*** TEXT UNDER STUDY Section Begins ***

States face similar fallout if the Supreme Court invalidates the two-year federal limit on aggregate contributions by individuals—a case we have written about here. At least 12 states impose aggregate (though often much lower) contribution limits on political contributions:

  • Arizona: individuals may give no more than $6,390 to all candidates or committees that give to candidates per calendar year.
  • Connecticut: individuals may give no more than $15,000 to all candidates for the primary and general elections together.
  • District of Columbia: individuals may give no more than $8,500 to all candidates per election cycle.
  • Louisiana: individuals may give no more than $100,000 to all non-candidate committee in a four-year cycle.
  • Maine: individuals may give no more than $25,000 to all candidate committees in Maine per year.
  • Maryland: individuals may give no more than $10,000 to all Maryland political committees in a four-year cycle.
  • Massachusetts: individuals may give no more than $12,500 to all state, county, and local candidates per year.
  • New York: individuals may give no more than $150,000 per calendar year to all registered New York political committees. Although corporations are allowed to contribute to non-federal candidates in New York State, they are subject to a yearly aggregate cap of $5,000.
  • Rhode Island: individuals may give no more than $10,000 per calendar year to all political committees.
  • Washington: during the 21 days before an election, there is an aggregate limit on individual contributions of $50,000 to statewide candidates and $5,000 in the aggregate to any other candidate or political committee.
  • Wisconsin: individuals may give no more than $10,000 per calendar year to all political committees.
  • Wyoming: individuals may give no more than $25,000 to all political committees during the year of the general election and the preceding calendar year.

Relatively few donors presently give the maximum allowed under the two-year federal limit. But if the far more modest limits imposed by state laws are overturned, the implications for state elections could be quite dramatic.

*** TEXT UNDER STUDY Section Ends ***
*** GIVEN RECORDS Section Begins ***

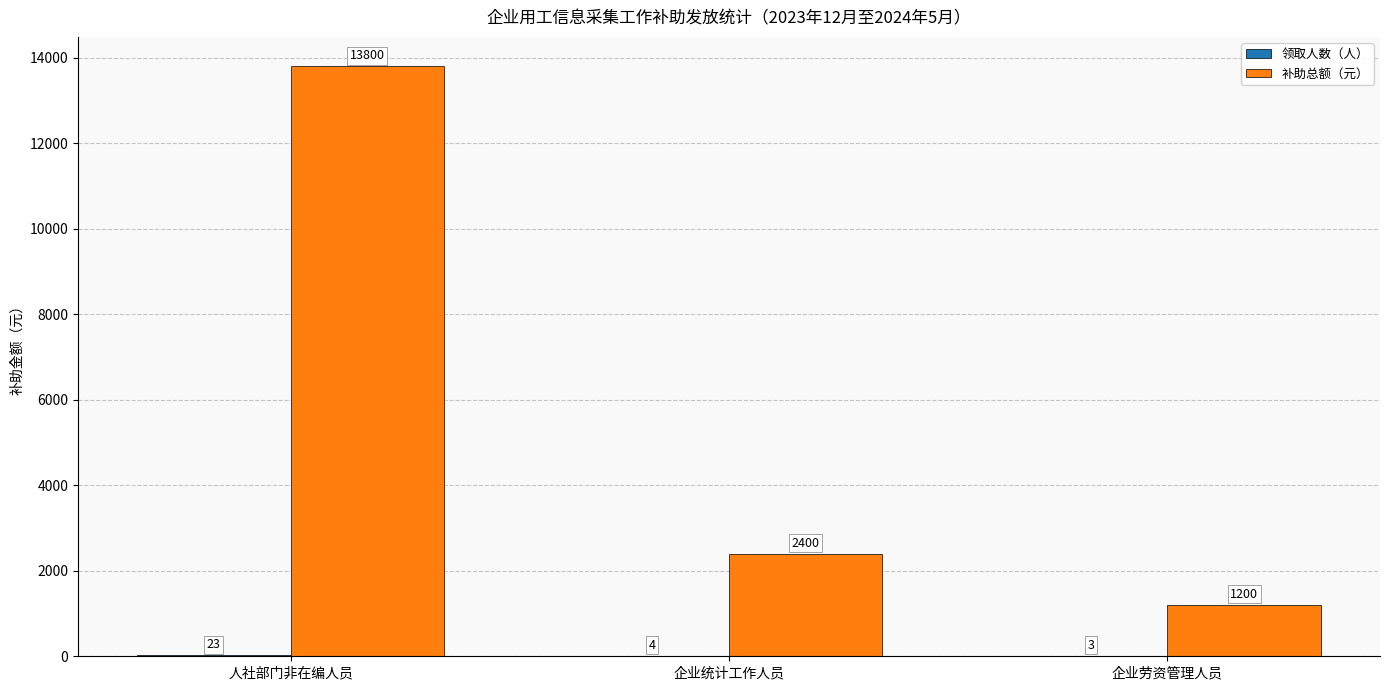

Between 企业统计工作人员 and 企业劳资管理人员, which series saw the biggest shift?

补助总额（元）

*** GIVEN RECORDS Section Ends ***
*** GIVEN RECORDS Section Begins ***

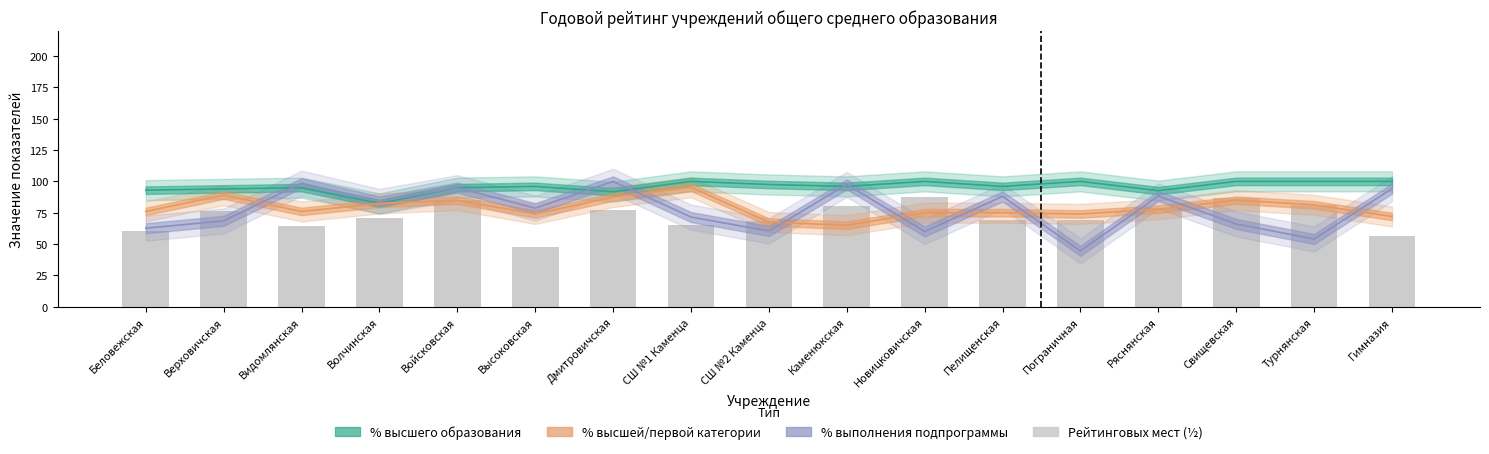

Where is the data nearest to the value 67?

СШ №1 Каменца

*** GIVEN RECORDS Section Ends ***
*** GIVEN RECORDS Section Begins ***

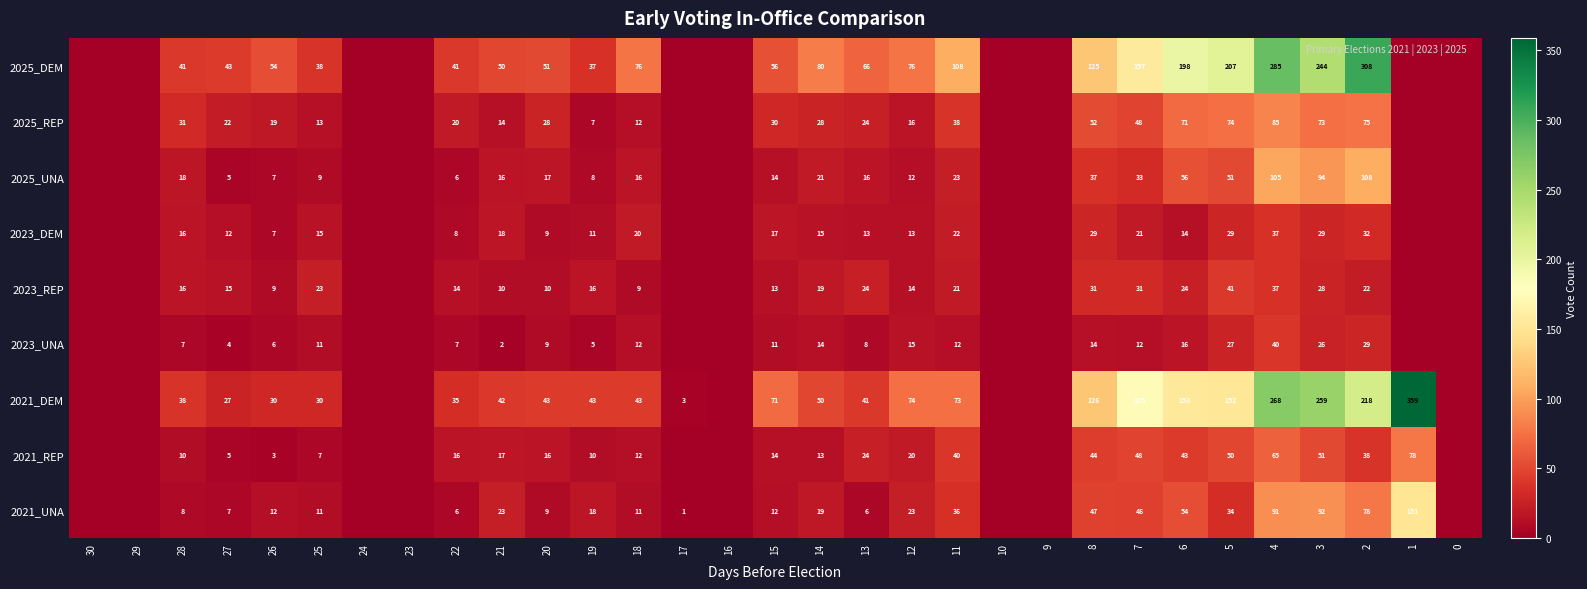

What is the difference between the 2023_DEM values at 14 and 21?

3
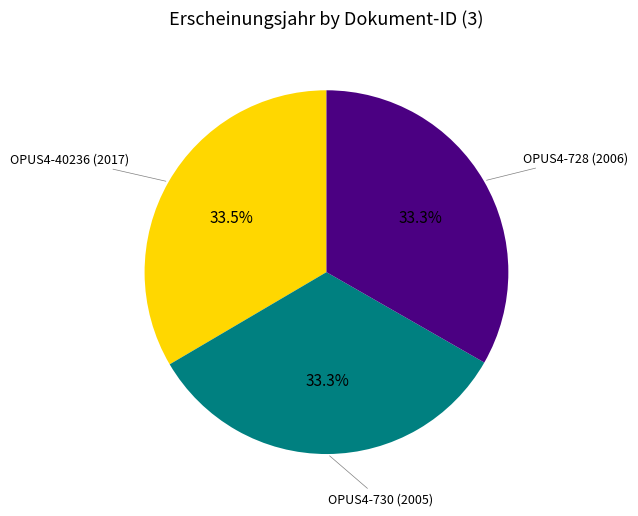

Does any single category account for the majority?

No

*** GIVEN RECORDS Section Ends ***

→ **TO DO**:
[1] Please summarize the passage on state aggregate contribution limits in two sentences.
[2] Report how many lines of the records contain the string "What", where case counts, and give only the number.

→ **EXERCISE RESULTS**:
[1] At least 12 states impose aggregate contribution limits, often much lower than the two-year federal limit on aggregate contributions by individuals, and they face similar fallout if the Supreme Court invalidates that federal limit. Relatively few donors presently give the federal maximum, but overturning the far more modest state limits could have quite dramatic implications for state elections.

[2] 1